# Assignment
In the piece below about the Goatstead pear trees, write out word for word the passage from "In a lot of" up to and including "was pure candy.".

# Given text
(this can be read without part 1, but here's the link if you're interested)
In a lot of ways we have beaten the Goatstead into submission. We have cut many a tree (mostly dead), hauled sticks and branches and logs, taken down old fences, added new, told which woodland creatures who could come near and who couldn’t. Inside I'm pretty sure every surface has been touched, though I did find the last globe light in a hall closet yesterday. A relic that will linger I suppose. I worked so hard this year on the pear trees. Fertilizing, watching, waiting, watering and over watering (sorry Rob for the $500 water bill). They grew beautifully, but were as hard as rocks. I refrigerated them because the internet told me to. Then I waited, waited, waited. Almost too long actually. I had given some away to owners of goats and pigs. Rob had dumped a bunch into a field. I was ready to trash them all but then I cut into one, weeks after picking, and it was pure candy.
I had perfectly ripe pears, everything I had dreamed and worked for, and in water bills paid for, and it seemed my only option was to give them all away. I realized that this was always going to be the gig. Farmers don't grow large crops for themselves. It is to sell or give, for the purpose of feeding others. And so were my trees. They were for giving, for the feeding and nourishing of someone else. How sweet.

# Supplied data
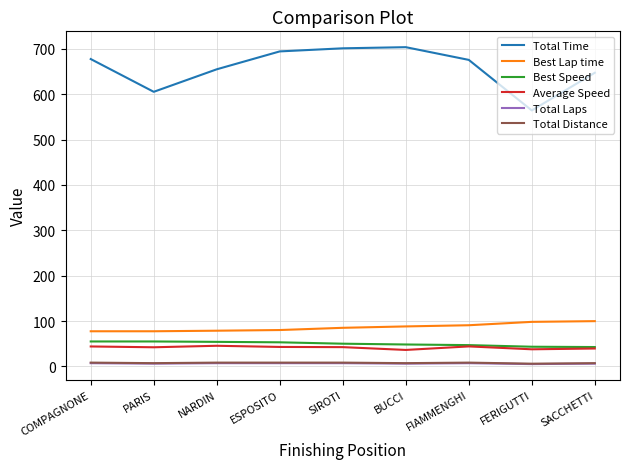

Which series has the largest total across all categories?

Total Time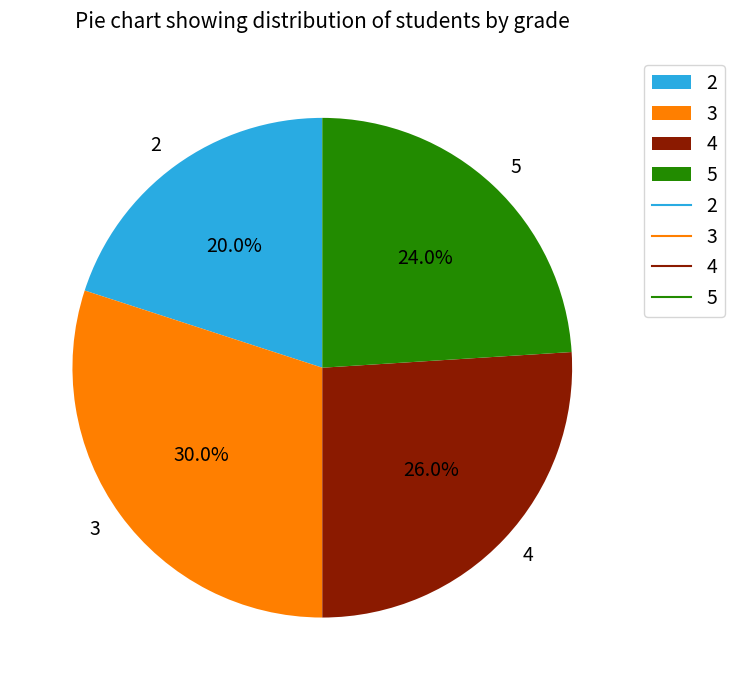

What is the ratio of the value at 4 to the value at 3?

0.9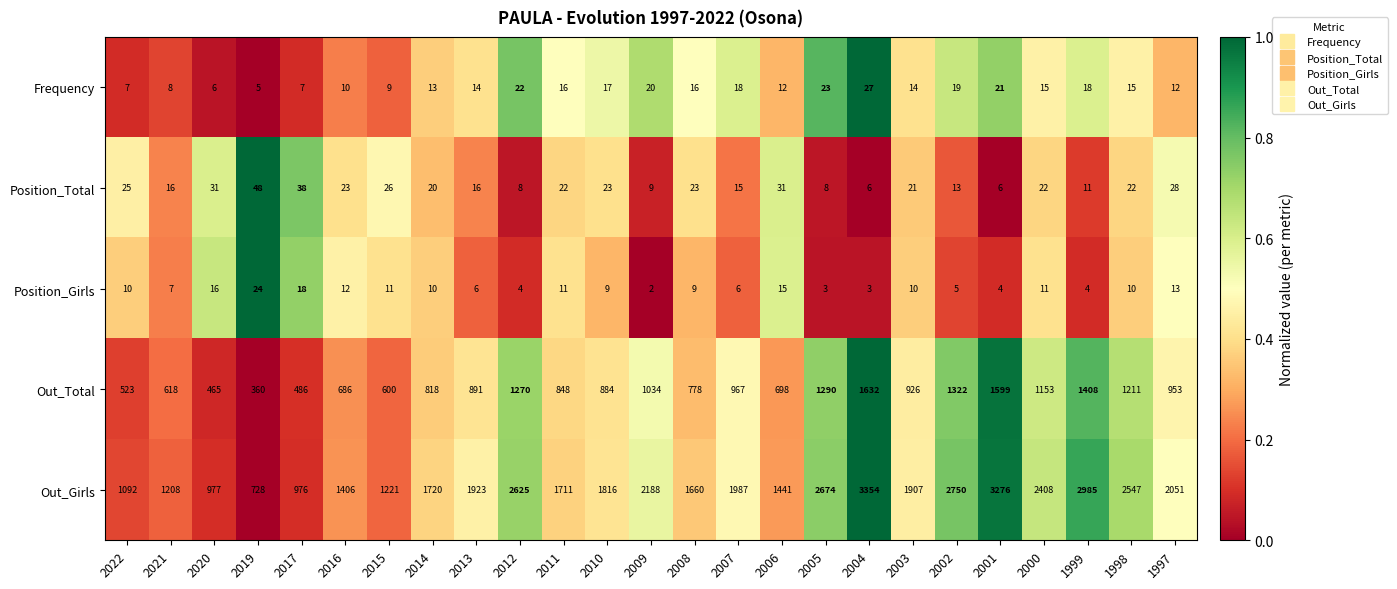

What is the difference between the second highest and minimum values in the Frequency series?

18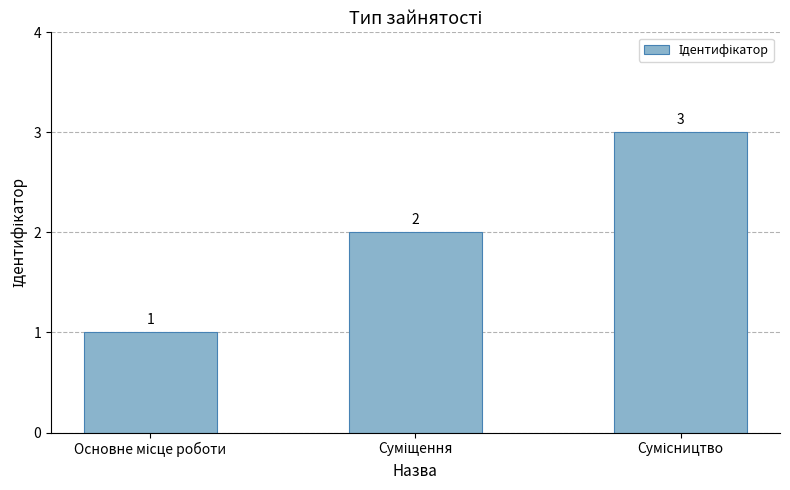

What is the maximum value shown in the chart?

3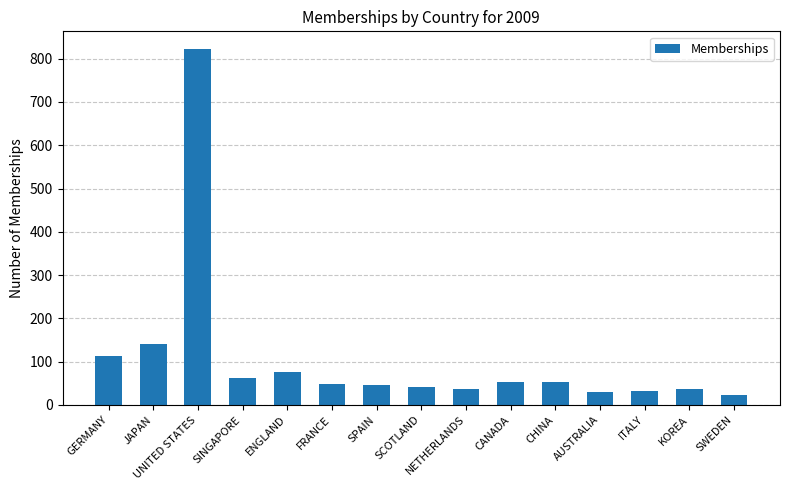

Which label corresponds to the largest value in the chart?

UNITED STATES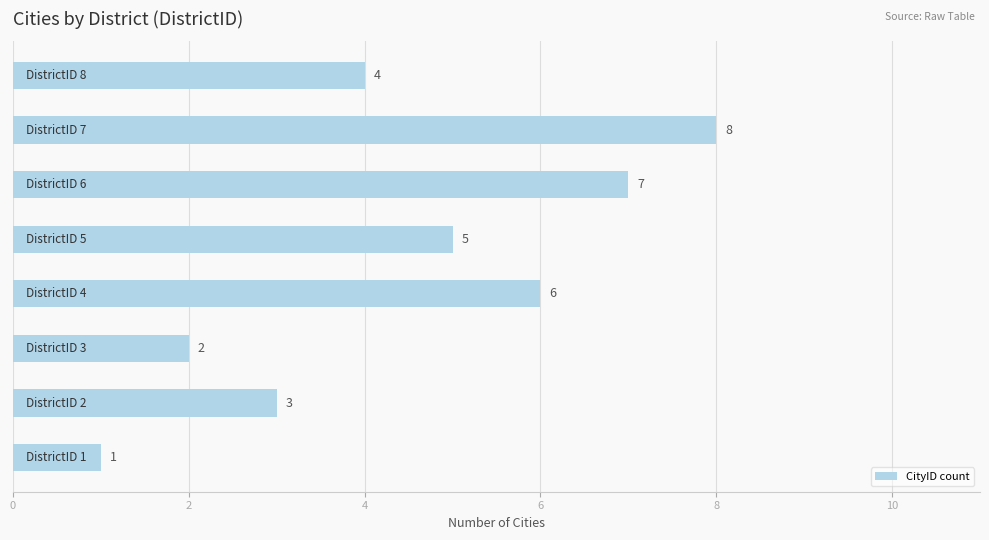

Are the bars horizontal?

Yes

# Answer box
In a lot of ways we have beaten the Goatstead into submission. We have cut many a tree (mostly dead), hauled sticks and branches and logs, taken down old fences, added new, told which woodland creatures who could come near and who couldn’t. Inside I'm pretty sure every surface has been touched, though I did find the last globe light in a hall closet yesterday. A relic that will linger I suppose. I worked so hard this year on the pear trees. Fertilizing, watching, waiting, watering and over watering (sorry Rob for the $500 water bill). They grew beautifully, but were as hard as rocks. I refrigerated them because the internet told me to. Then I waited, waited, waited. Almost too long actually. I had given some away to owners of goats and pigs. Rob had dumped a bunch into a field. I was ready to trash them all but then I cut into one, weeks after picking, and it was pure candy.